• _DESCRIPTION OF THE TASK_: Select every line in the records that contains the string "Чехол", and copy each one out. Matches are case-sensitive.

• _SUPPLIED DATA_:

/---

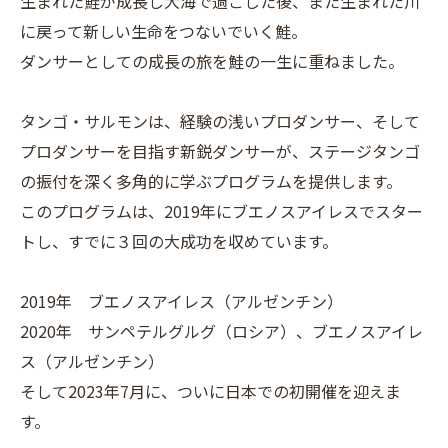
生まれた鮭が成長し大海で過ごした後、また生まれた川
に戻って新しい生命をつないでいく鮭。
ダンサーとしての成長の旅を鮭の一生に重ねました。
タンゴ・サルモンは、経験の浅いプロダンサー、そして
プロダンサーを目指す新鋭ダンサーが、ステージタンゴ
の振付を深く多角的に学ぶプログラムを提供します。
このプログラムは、2019年にブエノスアイレスでスター
トし、すでに３回の大成功を収めています。
2019年 ブエノスアイレス（アルゼンチン）
2020年 サンペテルグルグ（ロシア）、ブエノスアイレ
ス（アルゼンチン）
そして2023年7月に、ついに日本での初開催を迎えま
す。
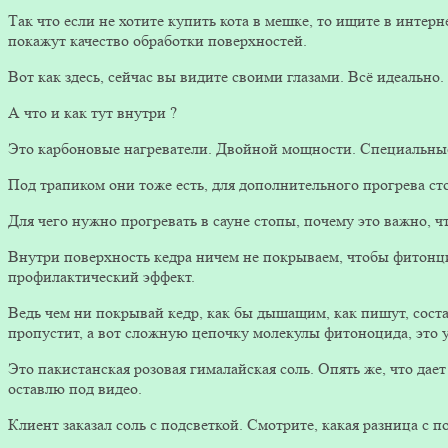
Так что если не хотите купить кота в мешке, то ищите в интерн
покажут качество обработки поверхностей.
Вот как здесь, сейчас вы видите своими глазами. Всё идеально.
А что и как тут внутри ?
Это карбоновые нагреватели. Двойной мощности. Специальные.
Под трапиком они тоже есть, для дополнительного прогрева ст
Для чего нужно прогревать в сауне стопы, почему это важно, чт
Внутри поверхность кедра ничем не покрываем, чтобы фитонц
профилактический эффект.
Ведь чем ни покрывай кедр, как бы дышащим, как пишут, соста
пропустит, а вот сложную цепочку молекулы фитоноцида, это у
Это пакистанская розовая гималайская соль. Опять же, что дает 
оставлю под видео.
Клиент заказал соль с подсветкой. Смотрите, какая разница с п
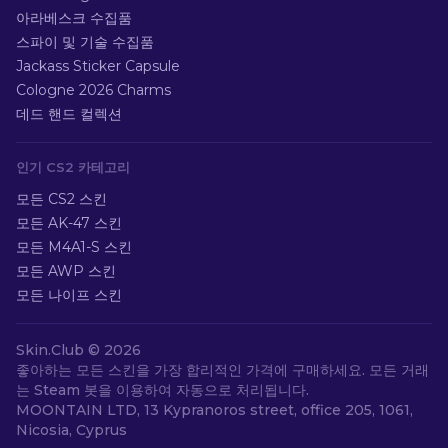
아라베스크 수집품
스파이 및 기술 수집품
Jackass Sticker Capsule
Cologne 2026 Charms
데드 핸드 컬렉션
인기 CS2 카테고리
모든 CS2 스킨
모든 AK-47 스킨
모든 M4A1-S 스킨
모든 AWP 스킨
모든 나이프 스킨
Skin.Club ©
2026
좋아하는 모든 스킨을 가장 합리적인 가격에 구매하세요. 모든 거래
는 Steam 봇을 이용하여 자동으로 처리됩니다.
MOONTAIN LTD, 13 Kypranoros street, office 205, 1061,
Nicosia, Cyprus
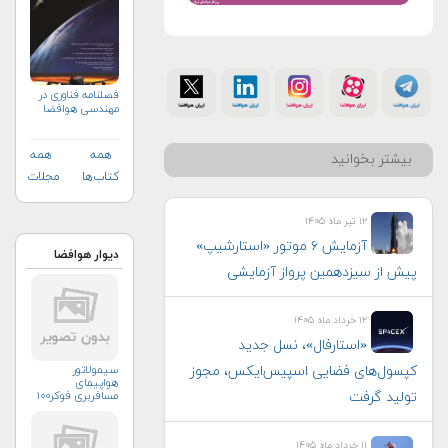
فصلنامه فناوری در
مهندسی هوافضا
همه
همه
بیشتر بخوانید
کتاب‌ها
مجلات
۱۲ تیر ماه ۱۴۰۵
آزمایش ۶ موتور «استارشیپ»
دیوار هوافضا
پیش از سیزدهمین پرواز آزمایشی
۱۲ خرداد ماه ۱۴۰۵
«استارفال»، نسل جدید
کپسول‌های فضایی اسپیس‌ایکس، مجوز
سیمولاتور
هواپیمای
تولید گرفت
مسافربری فوکر۱۰۰
۱۱ خرداد ماه ۱۴۰۵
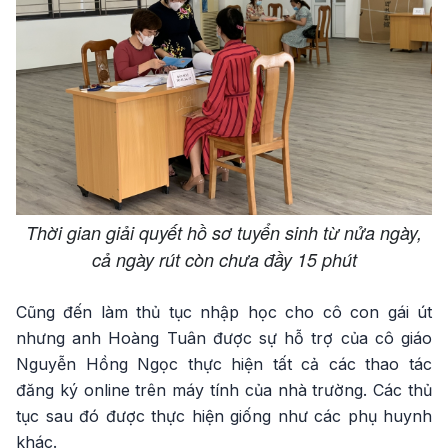
Thời gian giải quyết hồ sơ tuyển sinh từ nửa ngày,
cả ngày rút còn chưa đầy 15 phút
Cũng đến làm thủ tục nhập học cho cô con gái út
nhưng anh Hoàng Tuân được sự hỗ trợ của cô giáo
Nguyễn Hồng Ngọc thực hiện tất cả các thao tác
đăng ký online trên máy tính của nhà trường. Các thủ
tục sau đó được thực hiện giống như các phụ huynh
khác.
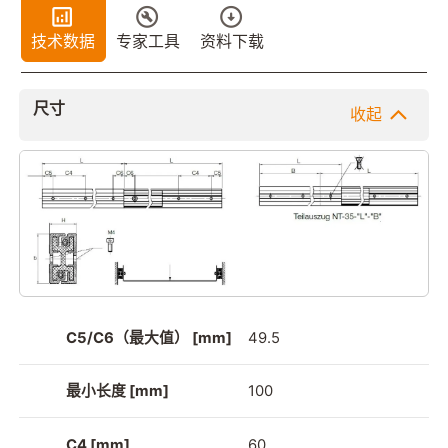
技术数据
专家工具
资料下载
尺寸
收起
C5/C6（最大值） [mm]
49.5
最小长度 [mm]
100
C4 [mm]
60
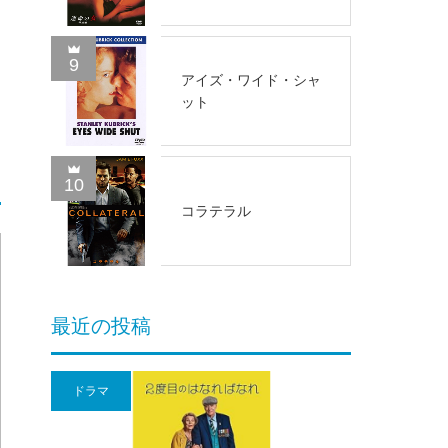
9
アイズ・ワイド・シャ
ット
10
コラテラル
最近の投稿
ドラマ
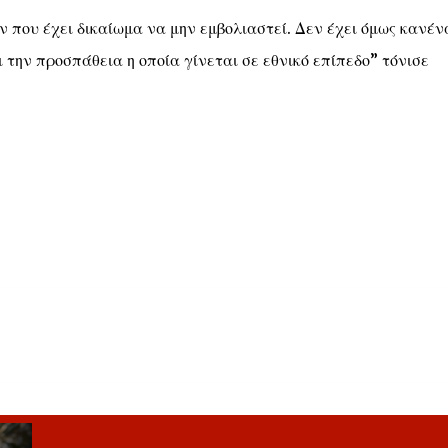
 που έχει δικαίωμα να μην εμβολιαστεί. Δεν έχει όμως κανέν
ι την προσπάθεια η οποία γίνεται σε εθνικό επίπεδο” τόνισε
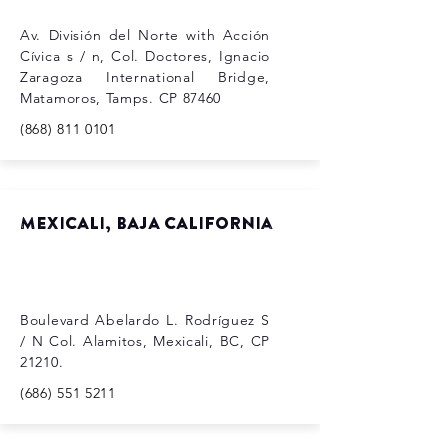
Av. División del Norte with Acción
Cívica s / n, Col. Doctores, Ignacio
Zaragoza International Bridge,
Matamoros, Tamps. CP 87460
(868) 811 0101
MEXICALI, BAJA CALIFORNIa
Boulevard Abelardo L. Rodríguez S
/ N Col. Alamitos, Mexicali, BC, CP
21210.
(686) 551 5211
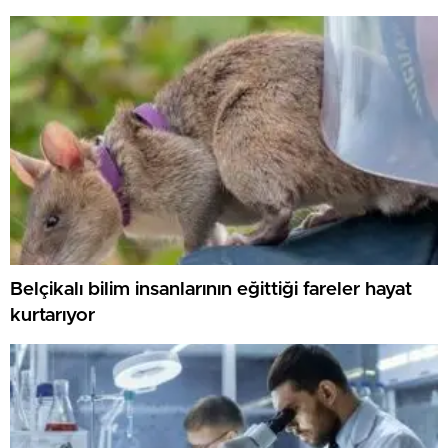
Belçikalı bilim insanlarının eğittiği fareler hayat
kurtarıyor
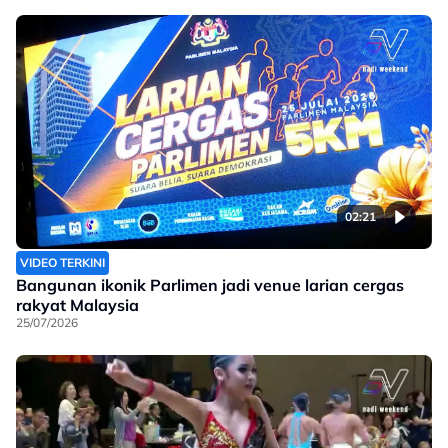
02:21
VIDEO TERKINI
Bangunan ikonik Parlimen jadi venue larian cergas
rakyat Malaysia
25/07/2026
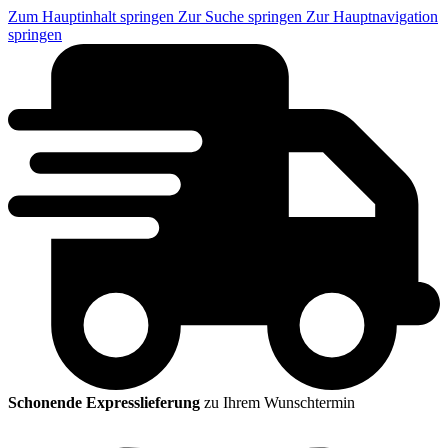
Zum Hauptinhalt springen
Zur Suche springen
Zur Hauptnavigation
springen
Schonende Expresslieferung
zu Ihrem Wunschtermin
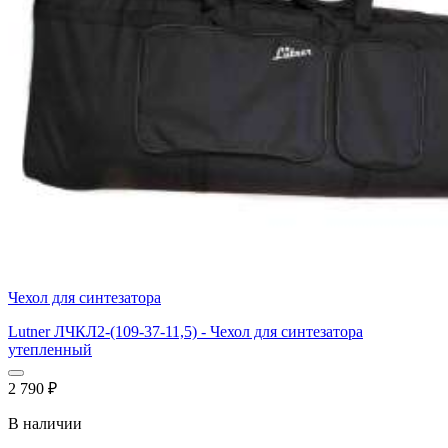
Чехол для синтезатора
Lutner ЛЧКЛ2-(109-37-11,5) - Чехол для синтезатора
утепленный
2 790
₽
В наличии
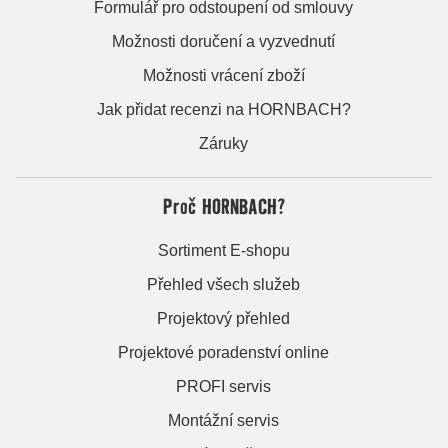
Formulář pro odstoupení od smlouvy
Možnosti doručení a vyzvednutí
Možnosti vrácení zboží
Jak přidat recenzi na HORNBACH?
Záruky
Proč HORNBACH?
Sortiment E-shopu
Přehled všech služeb
Projektový přehled
Projektové poradenství online
PROFI servis
Montážní servis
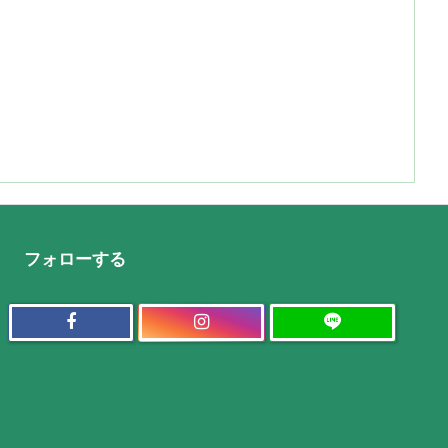
フォローする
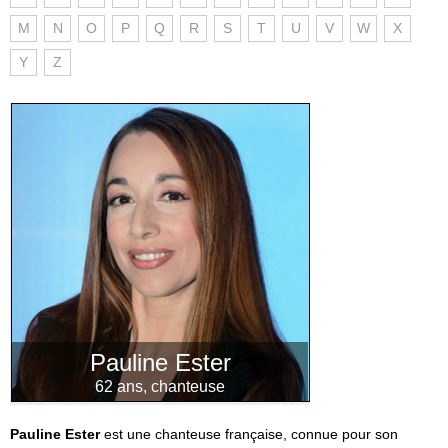
M
N
O
P
Q
R
S
T
U
V
W
X
Y
Z
Pauline Ester
62 ans, chanteuse
Pauline Ester
est une chanteuse française, connue pour son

\---

• _ANSWER SECTION_:
Чехол для синтезатора
Lutner ЛЧКЛ2-(109-37-11,5) - Чехол для синтезатора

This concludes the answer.